**WHAT IS EXPECTED**
Only the pictures should be left out; repeat the rest of the data exactly.

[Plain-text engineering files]
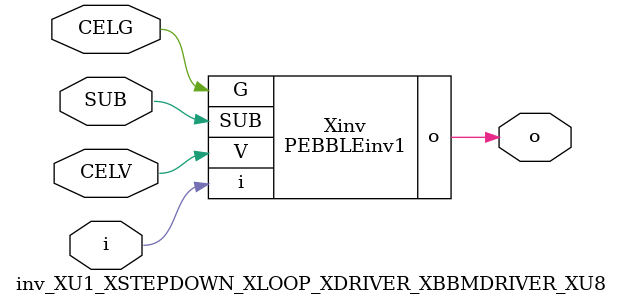
<source format=v>



module PEBBLEinv1 ( o, G, SUB, V, i );

  input V;
  input i;
  input G;
  output o;
  input SUB;
endmodule

//Celera Confidential Do Not Copy inv_XU1_XSTEPDOWN_XLOOP_XDRIVER_XBBMDRIVER_XU8
//Celera Confidential Symbol Generator
//5V Inverter
module inv_XU1_XSTEPDOWN_XLOOP_XDRIVER_XBBMDRIVER_XU8 (CELV,CELG,i,o,SUB);
input CELV;
input CELG;
input i;
input SUB;
output o;

//Celera Confidential Do Not Copy inv
PEBBLEinv1 Xinv(
.V (CELV),
.i (i),
.o (o),
.SUB (SUB),
.G (CELG)
);
//,diesize,PEBBLEinv1

//Celera Confidential Do Not Copy Module End
//Celera Schematic Generator
endmodule

</source>
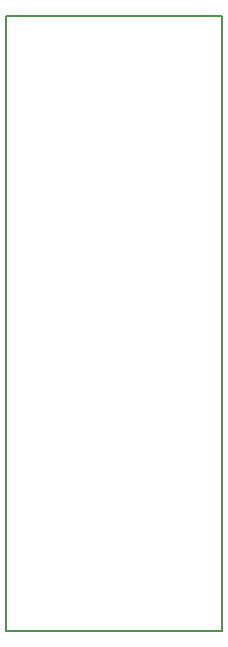
<source format=gm1>
G04 #@! TF.GenerationSoftware,KiCad,Pcbnew,5.0.2+dfsg1-1~bpo9+1*
G04 #@! TF.CreationDate,2019-06-18T09:36:45+01:00*
G04 #@! TF.ProjectId,t84opti,7438346f-7074-4692-9e6b-696361645f70,rev?*
G04 #@! TF.SameCoordinates,Original*
G04 #@! TF.FileFunction,Profile,NP*
%FSLAX46Y46*%
G04 Gerber Fmt 4.6, Leading zero omitted, Abs format (unit mm)*
G04 Created by KiCad (PCBNEW 5.0.2+dfsg1-1~bpo9+1) date Tue 18 Jun 2019 09:36:45 IST*
%MOMM*%
%LPD*%
G01*
G04 APERTURE LIST*
%ADD10C,0.150000*%
G04 APERTURE END LIST*
D10*
X130556000Y-82550000D02*
X130556000Y-30480000D01*
X148844000Y-82550000D02*
X130556000Y-82550000D01*
X148844000Y-30480000D02*
X148844000Y-82550000D01*
X130556000Y-30480000D02*
X148844000Y-30480000D01*
M02*

</source>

**EXERCISE OUTPUT**
<source format=v>



module PEBBLEinv1 ( o, G, SUB, V, i );

  input V;
  input i;
  input G;
  output o;
  input SUB;
endmodule

//Celera Confidential Do Not Copy inv_XU1_XSTEPDOWN_XLOOP_XDRIVER_XBBMDRIVER_XU8
//Celera Confidential Symbol Generator
//5V Inverter
module inv_XU1_XSTEPDOWN_XLOOP_XDRIVER_XBBMDRIVER_XU8 (CELV,CELG,i,o,SUB);
input CELV;
input CELG;
input i;
input SUB;
output o;

//Celera Confidential Do Not Copy inv
PEBBLEinv1 Xinv(
.V (CELV),
.i (i),
.o (o),
.SUB (SUB),
.G (CELG)
);
//,diesize,PEBBLEinv1

//Celera Confidential Do Not Copy Module End
//Celera Schematic Generator
endmodule

</source>
<source format=gm1>
G04 #@! TF.GenerationSoftware,KiCad,Pcbnew,5.0.2+dfsg1-1~bpo9+1*
G04 #@! TF.CreationDate,2019-06-18T09:36:45+01:00*
G04 #@! TF.ProjectId,t84opti,7438346f-7074-4692-9e6b-696361645f70,rev?*
G04 #@! TF.SameCoordinates,Original*
G04 #@! TF.FileFunction,Profile,NP*
%FSLAX46Y46*%
G04 Gerber Fmt 4.6, Leading zero omitted, Abs format (unit mm)*
G04 Created by KiCad (PCBNEW 5.0.2+dfsg1-1~bpo9+1) date Tue 18 Jun 2019 09:36:45 IST*
%MOMM*%
%LPD*%
G01*
G04 APERTURE LIST*
%ADD10C,0.150000*%
G04 APERTURE END LIST*
D10*
X130556000Y-82550000D02*
X130556000Y-30480000D01*
X148844000Y-82550000D02*
X130556000Y-82550000D01*
X148844000Y-30480000D02*
X148844000Y-82550000D01*
X130556000Y-30480000D02*
X148844000Y-30480000D01*
M02*

</source>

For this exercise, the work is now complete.